EXERCISE —
Of the lines below, write out exactly those from the line with "襲われ、このままで..." through the line with "099-256-4567", both included, and skip the rest.

-------- DATA TO PROCESS --------

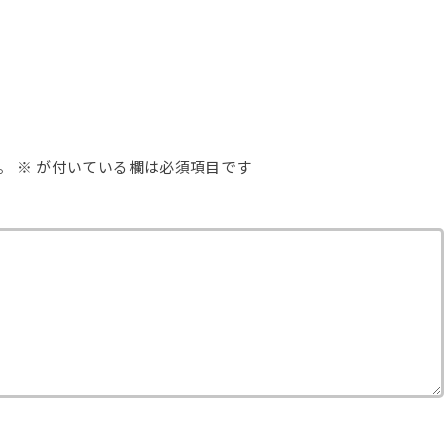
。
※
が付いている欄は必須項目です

--------
-------- DATA TO PROCESS --------

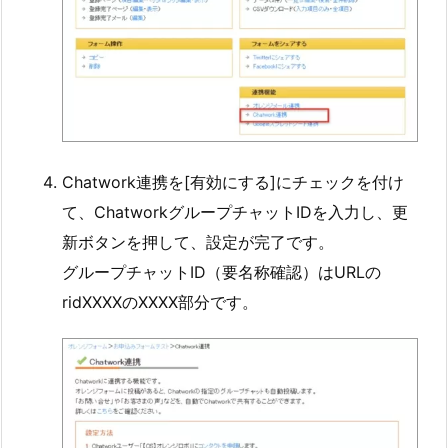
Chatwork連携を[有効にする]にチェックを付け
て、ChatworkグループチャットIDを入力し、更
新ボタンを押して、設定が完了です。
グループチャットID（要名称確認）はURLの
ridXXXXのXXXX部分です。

--------
-------- DATA TO PROCESS --------

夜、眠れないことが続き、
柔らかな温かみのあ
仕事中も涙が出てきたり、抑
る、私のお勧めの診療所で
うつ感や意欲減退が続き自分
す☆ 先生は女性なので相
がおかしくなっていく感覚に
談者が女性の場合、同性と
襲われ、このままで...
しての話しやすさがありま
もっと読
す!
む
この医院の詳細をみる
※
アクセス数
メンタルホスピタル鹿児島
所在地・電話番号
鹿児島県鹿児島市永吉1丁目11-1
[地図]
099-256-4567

--------

RESULT —
襲われ、このままで...
しての話しやすさがありま
もっと読
す!
む
この医院の詳細をみる
※
アクセス数
メンタルホスピタル鹿児島
所在地・電話番号
鹿児島県鹿児島市永吉1丁目11-1
[地図]
099-256-4567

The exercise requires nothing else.